→ **Dettagli del problema**
Restituisci tutte le righe delle voci seguenti come lista JSON di stringhe, con una stringa per ciascuna riga e senza le righe vuote.

→ **Materiale dell'esercizio**
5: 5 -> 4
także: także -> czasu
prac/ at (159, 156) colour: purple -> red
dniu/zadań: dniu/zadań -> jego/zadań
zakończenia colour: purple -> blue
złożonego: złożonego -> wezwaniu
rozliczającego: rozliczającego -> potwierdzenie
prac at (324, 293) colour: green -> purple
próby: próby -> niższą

→ **Risposta all'esercizio**
[
  "5: 5 -> 4",
  "także: także -> czasu",
  "prac/ at (159, 156) colour: purple -> red",
  "dniu/zadań: dniu/zadań -> jego/zadań",
  "zakończenia colour: purple -> blue",
  "złożonego: złożonego -> wezwaniu",
  "rozliczającego: rozliczającego -> potwierdzenie",
  "prac at (324, 293) colour: green -> purple",
  "próby: próby -> niższą"
]